DIRECTIVE:
Extract every line of the records that contains the word "Математическое", matching case exactly.

##### PROVIDED ENTRIES

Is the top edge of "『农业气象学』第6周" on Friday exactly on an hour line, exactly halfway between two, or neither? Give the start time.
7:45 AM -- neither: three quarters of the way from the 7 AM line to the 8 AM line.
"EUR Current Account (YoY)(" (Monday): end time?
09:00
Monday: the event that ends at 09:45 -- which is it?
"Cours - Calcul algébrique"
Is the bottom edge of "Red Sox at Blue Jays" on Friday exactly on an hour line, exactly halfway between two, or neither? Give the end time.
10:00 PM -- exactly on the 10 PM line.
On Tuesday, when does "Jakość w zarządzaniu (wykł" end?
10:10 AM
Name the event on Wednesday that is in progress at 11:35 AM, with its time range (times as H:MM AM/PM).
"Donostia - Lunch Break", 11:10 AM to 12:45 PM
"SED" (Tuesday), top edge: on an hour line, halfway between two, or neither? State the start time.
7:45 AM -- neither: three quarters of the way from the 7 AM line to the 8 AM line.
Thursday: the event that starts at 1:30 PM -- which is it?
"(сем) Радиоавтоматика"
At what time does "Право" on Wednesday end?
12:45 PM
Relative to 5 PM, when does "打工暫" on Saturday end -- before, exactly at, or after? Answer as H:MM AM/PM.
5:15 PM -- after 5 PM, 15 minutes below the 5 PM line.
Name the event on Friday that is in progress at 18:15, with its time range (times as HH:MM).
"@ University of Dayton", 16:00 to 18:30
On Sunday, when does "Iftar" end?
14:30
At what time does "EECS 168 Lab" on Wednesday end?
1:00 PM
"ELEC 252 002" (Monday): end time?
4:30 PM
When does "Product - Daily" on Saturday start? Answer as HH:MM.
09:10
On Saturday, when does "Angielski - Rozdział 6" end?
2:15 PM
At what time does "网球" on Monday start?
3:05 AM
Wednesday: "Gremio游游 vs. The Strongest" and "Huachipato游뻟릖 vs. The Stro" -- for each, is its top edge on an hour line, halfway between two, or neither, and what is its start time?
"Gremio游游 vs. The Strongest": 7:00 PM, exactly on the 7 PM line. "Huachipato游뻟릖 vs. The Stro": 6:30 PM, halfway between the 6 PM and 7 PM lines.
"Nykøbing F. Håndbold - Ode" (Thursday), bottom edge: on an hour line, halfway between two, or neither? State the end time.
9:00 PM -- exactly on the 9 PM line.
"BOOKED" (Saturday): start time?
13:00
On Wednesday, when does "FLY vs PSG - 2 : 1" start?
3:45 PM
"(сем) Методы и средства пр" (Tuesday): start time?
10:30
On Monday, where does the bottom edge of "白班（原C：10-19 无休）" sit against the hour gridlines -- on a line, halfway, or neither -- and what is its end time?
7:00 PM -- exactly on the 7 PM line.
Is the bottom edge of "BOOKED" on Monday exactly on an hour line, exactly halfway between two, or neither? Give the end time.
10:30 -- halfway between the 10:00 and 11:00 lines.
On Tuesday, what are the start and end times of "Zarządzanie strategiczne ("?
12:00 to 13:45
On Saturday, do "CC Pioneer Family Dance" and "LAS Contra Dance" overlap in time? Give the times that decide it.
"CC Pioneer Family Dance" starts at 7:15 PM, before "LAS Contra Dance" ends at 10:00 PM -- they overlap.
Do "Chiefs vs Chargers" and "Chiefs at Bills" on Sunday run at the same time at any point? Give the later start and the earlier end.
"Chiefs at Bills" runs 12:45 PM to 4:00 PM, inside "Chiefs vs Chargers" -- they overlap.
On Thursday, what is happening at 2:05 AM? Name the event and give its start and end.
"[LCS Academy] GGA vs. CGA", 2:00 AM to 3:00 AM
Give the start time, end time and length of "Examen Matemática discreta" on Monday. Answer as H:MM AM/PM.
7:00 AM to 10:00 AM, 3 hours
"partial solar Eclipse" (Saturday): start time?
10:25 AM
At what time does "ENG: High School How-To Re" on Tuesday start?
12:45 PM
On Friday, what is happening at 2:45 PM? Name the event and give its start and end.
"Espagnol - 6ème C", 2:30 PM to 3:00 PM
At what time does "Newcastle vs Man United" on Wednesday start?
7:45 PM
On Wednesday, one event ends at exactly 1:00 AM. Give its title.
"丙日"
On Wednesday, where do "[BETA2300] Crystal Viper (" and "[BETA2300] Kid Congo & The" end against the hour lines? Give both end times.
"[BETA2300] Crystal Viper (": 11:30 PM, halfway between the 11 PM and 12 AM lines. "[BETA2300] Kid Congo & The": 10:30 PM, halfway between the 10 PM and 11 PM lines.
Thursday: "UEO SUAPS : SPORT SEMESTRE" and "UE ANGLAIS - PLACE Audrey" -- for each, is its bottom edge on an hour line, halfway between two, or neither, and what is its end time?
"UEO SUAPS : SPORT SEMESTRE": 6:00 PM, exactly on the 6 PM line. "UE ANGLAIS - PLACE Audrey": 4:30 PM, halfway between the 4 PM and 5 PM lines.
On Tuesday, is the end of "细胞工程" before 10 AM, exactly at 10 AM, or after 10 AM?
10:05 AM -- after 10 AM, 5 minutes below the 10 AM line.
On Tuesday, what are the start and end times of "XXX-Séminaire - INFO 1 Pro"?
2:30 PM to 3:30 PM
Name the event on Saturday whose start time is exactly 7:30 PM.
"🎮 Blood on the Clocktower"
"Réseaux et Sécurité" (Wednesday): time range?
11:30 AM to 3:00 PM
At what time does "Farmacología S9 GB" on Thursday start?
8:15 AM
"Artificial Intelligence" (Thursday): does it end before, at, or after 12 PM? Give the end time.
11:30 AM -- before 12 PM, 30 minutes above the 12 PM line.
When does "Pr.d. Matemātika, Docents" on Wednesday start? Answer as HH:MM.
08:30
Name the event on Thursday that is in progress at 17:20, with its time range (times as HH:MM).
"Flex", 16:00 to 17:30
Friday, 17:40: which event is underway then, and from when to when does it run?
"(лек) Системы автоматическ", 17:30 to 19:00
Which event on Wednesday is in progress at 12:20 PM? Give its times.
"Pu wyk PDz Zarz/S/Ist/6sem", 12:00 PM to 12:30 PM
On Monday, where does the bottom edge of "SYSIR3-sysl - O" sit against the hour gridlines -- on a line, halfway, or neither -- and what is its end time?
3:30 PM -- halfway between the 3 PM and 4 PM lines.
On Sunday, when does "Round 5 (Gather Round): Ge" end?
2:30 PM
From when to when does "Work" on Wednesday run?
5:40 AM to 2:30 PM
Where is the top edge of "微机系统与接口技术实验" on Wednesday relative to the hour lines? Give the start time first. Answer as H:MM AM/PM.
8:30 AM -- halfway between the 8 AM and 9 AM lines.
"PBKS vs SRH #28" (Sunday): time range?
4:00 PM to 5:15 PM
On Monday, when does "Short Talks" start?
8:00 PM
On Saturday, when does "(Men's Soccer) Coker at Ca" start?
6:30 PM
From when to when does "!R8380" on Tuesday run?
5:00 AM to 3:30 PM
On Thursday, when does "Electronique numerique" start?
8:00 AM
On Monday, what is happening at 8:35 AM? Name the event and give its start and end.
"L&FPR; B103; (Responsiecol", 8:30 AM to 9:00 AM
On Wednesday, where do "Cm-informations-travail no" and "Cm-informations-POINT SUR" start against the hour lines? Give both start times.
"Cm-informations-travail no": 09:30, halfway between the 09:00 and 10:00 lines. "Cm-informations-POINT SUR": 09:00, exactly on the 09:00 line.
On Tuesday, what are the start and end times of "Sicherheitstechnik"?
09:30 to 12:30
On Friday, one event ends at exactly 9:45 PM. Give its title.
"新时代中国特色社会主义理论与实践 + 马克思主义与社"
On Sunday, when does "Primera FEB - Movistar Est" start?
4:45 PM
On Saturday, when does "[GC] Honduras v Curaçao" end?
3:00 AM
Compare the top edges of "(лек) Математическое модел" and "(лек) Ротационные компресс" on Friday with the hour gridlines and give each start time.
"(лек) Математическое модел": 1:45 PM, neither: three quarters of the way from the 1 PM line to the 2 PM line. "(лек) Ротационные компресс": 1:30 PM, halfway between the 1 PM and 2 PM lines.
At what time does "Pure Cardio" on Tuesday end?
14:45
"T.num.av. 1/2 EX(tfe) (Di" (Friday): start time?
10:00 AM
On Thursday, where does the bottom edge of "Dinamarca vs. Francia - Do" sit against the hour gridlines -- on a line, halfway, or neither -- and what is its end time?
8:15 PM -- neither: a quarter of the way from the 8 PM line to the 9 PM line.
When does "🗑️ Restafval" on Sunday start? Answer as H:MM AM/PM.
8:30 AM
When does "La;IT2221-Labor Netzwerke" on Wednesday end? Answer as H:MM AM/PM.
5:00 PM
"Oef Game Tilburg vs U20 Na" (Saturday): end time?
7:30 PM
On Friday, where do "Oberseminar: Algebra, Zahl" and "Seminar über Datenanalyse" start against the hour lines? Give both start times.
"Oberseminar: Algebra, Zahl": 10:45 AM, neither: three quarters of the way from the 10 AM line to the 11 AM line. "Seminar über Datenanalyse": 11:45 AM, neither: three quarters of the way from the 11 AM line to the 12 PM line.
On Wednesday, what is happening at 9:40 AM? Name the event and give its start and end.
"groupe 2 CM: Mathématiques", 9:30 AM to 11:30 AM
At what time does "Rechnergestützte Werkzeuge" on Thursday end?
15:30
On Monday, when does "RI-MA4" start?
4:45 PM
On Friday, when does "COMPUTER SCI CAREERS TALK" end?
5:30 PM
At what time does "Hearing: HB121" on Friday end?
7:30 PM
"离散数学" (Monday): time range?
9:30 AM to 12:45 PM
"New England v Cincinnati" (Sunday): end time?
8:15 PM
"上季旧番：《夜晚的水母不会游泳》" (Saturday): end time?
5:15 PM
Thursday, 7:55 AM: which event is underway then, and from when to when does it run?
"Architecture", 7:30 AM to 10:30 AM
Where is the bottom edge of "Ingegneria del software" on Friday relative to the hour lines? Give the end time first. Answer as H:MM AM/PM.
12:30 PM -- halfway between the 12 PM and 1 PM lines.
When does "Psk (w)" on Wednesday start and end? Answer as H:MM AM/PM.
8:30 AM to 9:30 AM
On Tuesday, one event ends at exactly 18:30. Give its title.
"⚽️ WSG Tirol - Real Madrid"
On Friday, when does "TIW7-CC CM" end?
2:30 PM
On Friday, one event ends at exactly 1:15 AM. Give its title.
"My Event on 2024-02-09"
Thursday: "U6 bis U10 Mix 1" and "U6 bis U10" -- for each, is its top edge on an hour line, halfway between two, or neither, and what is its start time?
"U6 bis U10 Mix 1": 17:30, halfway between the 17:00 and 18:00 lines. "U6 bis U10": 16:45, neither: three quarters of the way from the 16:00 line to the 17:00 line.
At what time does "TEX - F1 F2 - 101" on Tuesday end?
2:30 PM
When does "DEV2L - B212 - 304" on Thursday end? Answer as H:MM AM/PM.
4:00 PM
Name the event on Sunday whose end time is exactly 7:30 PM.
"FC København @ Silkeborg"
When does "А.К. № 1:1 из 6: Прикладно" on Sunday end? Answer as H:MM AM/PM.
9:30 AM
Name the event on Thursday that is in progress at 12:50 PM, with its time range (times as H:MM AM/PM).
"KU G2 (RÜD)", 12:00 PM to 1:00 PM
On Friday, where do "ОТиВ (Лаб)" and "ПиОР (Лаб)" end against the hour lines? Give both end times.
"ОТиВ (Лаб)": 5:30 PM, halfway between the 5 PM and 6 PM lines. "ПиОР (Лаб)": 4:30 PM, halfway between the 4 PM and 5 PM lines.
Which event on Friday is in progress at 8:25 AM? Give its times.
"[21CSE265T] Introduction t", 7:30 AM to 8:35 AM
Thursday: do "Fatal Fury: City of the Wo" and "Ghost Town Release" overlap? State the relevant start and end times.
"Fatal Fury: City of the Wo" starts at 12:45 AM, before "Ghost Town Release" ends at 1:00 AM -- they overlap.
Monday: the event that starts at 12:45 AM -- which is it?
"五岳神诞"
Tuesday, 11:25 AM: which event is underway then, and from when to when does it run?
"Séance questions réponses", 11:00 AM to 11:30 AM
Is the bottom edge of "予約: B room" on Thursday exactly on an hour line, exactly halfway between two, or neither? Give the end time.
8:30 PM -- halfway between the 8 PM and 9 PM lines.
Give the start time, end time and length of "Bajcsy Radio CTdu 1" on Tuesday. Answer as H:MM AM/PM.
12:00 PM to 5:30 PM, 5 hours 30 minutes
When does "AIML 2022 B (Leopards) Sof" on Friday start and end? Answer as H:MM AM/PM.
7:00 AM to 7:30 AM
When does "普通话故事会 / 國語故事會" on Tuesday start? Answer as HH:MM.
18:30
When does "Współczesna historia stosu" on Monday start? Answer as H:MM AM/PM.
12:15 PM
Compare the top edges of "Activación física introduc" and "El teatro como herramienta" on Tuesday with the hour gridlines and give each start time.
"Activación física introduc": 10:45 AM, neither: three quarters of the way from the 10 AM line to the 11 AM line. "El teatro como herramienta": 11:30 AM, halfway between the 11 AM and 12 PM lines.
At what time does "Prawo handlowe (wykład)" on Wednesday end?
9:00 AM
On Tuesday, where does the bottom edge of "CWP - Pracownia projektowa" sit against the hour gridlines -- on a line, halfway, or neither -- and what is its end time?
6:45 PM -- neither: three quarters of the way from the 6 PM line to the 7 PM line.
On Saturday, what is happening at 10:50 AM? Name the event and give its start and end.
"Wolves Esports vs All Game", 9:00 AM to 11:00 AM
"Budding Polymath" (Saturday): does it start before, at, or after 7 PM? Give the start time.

##########

ANSWER:
Compare the top edges of "(лек) Математическое модел" and "(лек) Ротационные компресс" on Friday with the hour gridlines and give each start time.
"(лек) Математическое модел": 1:45 PM, neither: three quarters of the way from the 1 PM line to the 2 PM line. "(лек) Ротационные компресс": 1:30 PM, halfway between the 1 PM and 2 PM lines.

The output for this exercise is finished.